▶ POLECENIE 1
Jaka ocena filmu widnieje przy użytkowniku Ookami88 we fragmencie dyskusji o filmie „Braveheart”?
▶ POLECENIE 2
Wypisz z fragmentu dyskusji o filmie „Braveheart” tekst od słów „Każdy sprawdził by” aż do słów „tym nie zastanawiał.” włącznie.
▶ POLECENIE 3
Napisz dalszy ciąg fragmentu dyskusji o filmie „Braveheart”, zaczynając po jego ostatnim zdaniu.

▶ FRAGMENT STRONY
══════════════════════════════

Zauważ ze nie poszli za nim wszyscy był przywódcą tylko chłopów gdyż walczyli z nim tylko chłopi, a szlachta szkocka ociągała się z pomocą dla powstania.Trzeba podkreślić ze na początku buntu przewodził garstce ludzi potem jego szeregi zwiększały się.
Czy nie powinien jakiś starszy stanąć na czele buntu?. Może i powinien ale owego nie było równie charyzmatycznego w szeregach chłopów co Wallace.

Jeśli chodzi o zabicie tego zdrajcy to na pewno Wallace wykorzystał element zaskoczenia, nikt się nie spodziewał że William wedrze się akurat tej nocy do zamku.I dlatego ów zdrajca jaki i jego świta spali sobie smacznie nie spodziewając się najgorszego i dlatego straże były prawdopodobnie w mniejszej ilości i nikt tak bardzo nie pilnował zamku.

Każdy sprawdził by rozmieszczenie pokoi - możliwe że Wallace działał po wpływem silnych emocji po prostu był wkurwiony mocno na tego szlachcica że nie było to dla niego ważne czy go złapią czy nie i się nad tym nie zastanawiał.
Skąd wiedział gdzie jest ta sypialnia?, możemy się jedynie domyślać, być może znał rozmieszczenie komnat, ale to nie jest najważniejsze bo akcja ta ma ukazać co Wallace robi ze zdrajcami ojczyzny.

U mnie ten film ma 10/10.
Nie zwracam uwagi na takie szczegóły.

ocenił(a) film na 8
Ookami88

Braveheart to jeden z niewielu patetycznych filmów, który mi się podoba i który darzę wielkim sentymentem. Twoje uwagi na temat fabuły, zwłaszcza ta:"I co, po pierwszej małej bitewce w rodzinnej wiosce zostaje przywódcą rebelii." świadczą o tym, iż nie wiele wiesz o średniowieczu.

══════════════════════════════

▶ WYODRĘBNIONE DANE
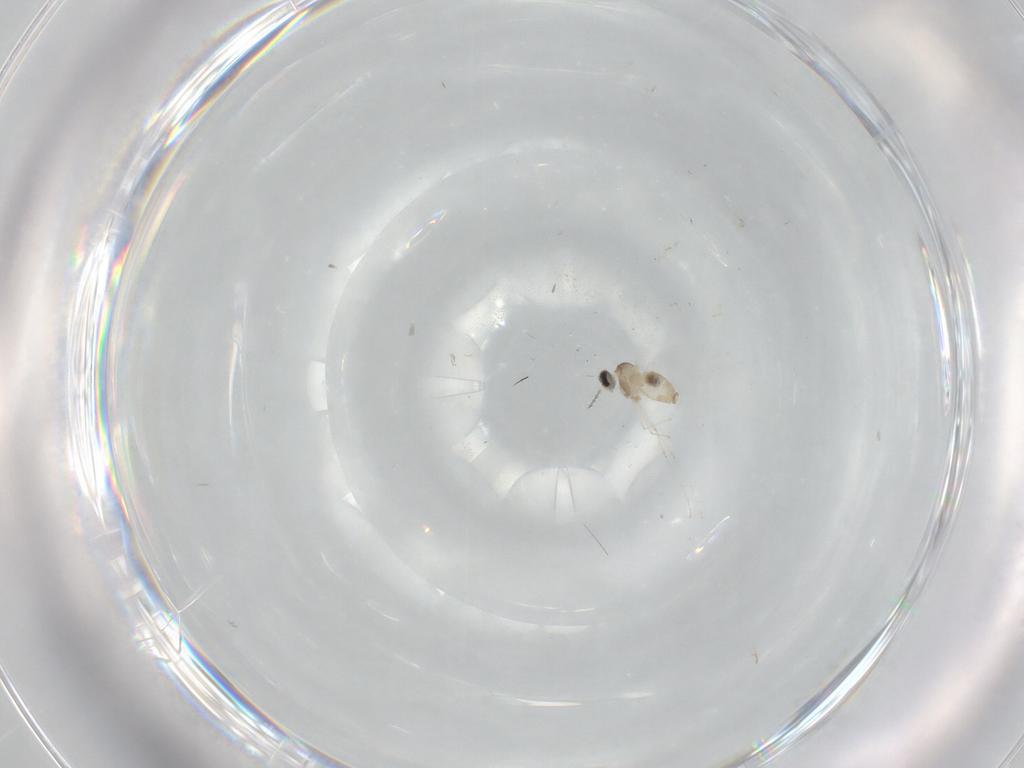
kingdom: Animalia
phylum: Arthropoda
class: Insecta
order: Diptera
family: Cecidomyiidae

══════════════════════════════

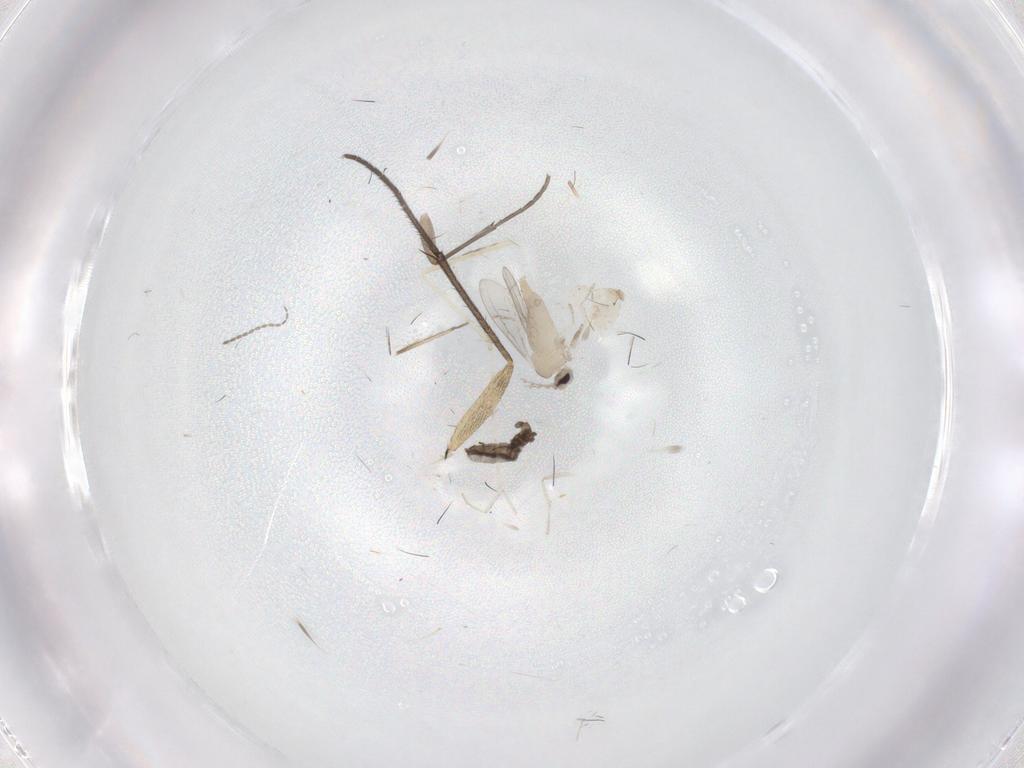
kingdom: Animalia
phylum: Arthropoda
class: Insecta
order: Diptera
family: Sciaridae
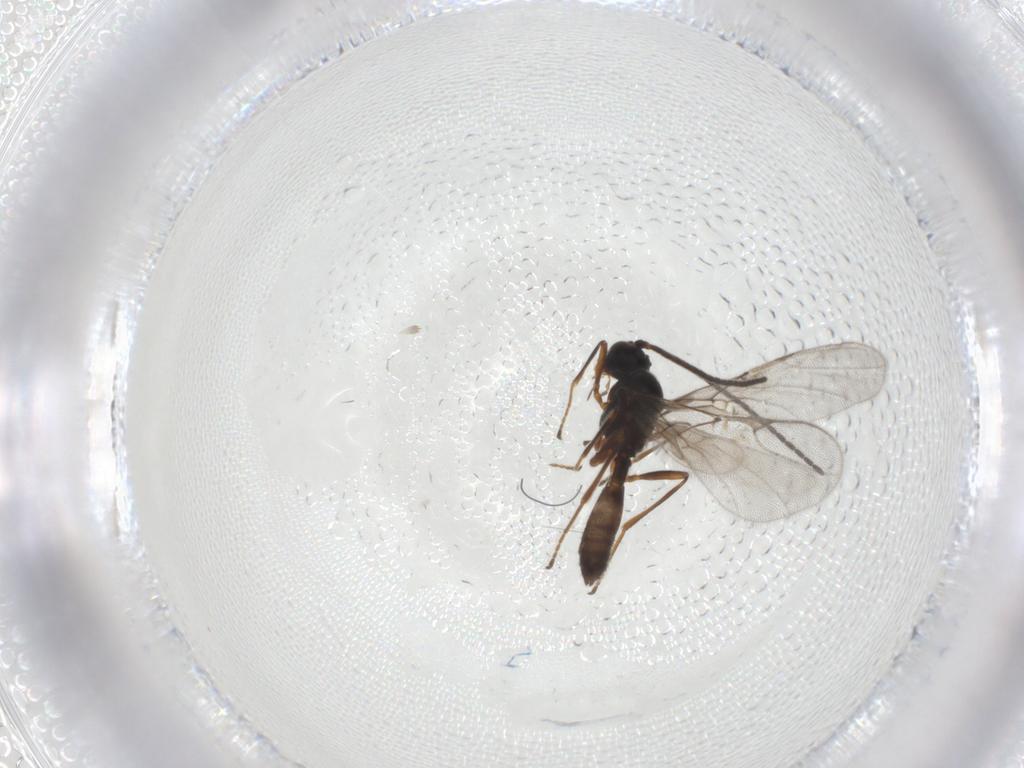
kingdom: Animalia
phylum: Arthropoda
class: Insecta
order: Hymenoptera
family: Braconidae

══════════════════════════════

▶ ODPOWIEDŹ 1
Przy użytkowniku Ookami88 widnieje ocena 8.

▶ ODPOWIEDŹ 2
Każdy sprawdził by rozmieszczenie pokoi - możliwe że Wallace działał po wpływem silnych emocji po prostu był wkurwiony mocno na tego szlachcica że nie było to dla niego ważne czy go złapią czy nie i się nad tym nie zastanawiał.

▶ ODPOWIEDŹ 3
Ja bym wymienił jeden wielki plus tego filmu, mianowicie brak dialogów w kluczowych scenach. Amerykanom trudno jest utrzymać ciszę w takich momentach, a tu proszę... 8/10, byłoby 7, ale jest sentyment.

kosa480

A co winniśmy wiedzieć, by stwierdzić, że to dorzeczne? Ciekawym?

ocenił(a) film na 9
Ookami88

To i ja wtrącę swoje trzy grosze.

Chyba nie wziąłeś pod uwagę jednego bardzo ważnego faktu: Wallace był Szkotem. Pomijając szlachtę (ci mieli tytuły z nadania lub dziedziczone) chłopi pańszczyźniani kierowali się jedną zasadą: najwaleczniejszy dowodzi.
W tamtych czasach bardzo liczyła się przebiegłość i umiejętność walki. Wallace był przebiegły i waleczny - zemsta rodowa => tzw Vendetta nie była popularna tylko we Włoszech. Chłopi zobaczyli w nim swojego przywódcę... i tyle.
Poza tym jak sam zauważyłeś on był jednym z nich. Pomimo, że uczył się strategii u bogu wuja i wrócił po x latach nadal był członkiem klanu - rodziny.

Pozdr.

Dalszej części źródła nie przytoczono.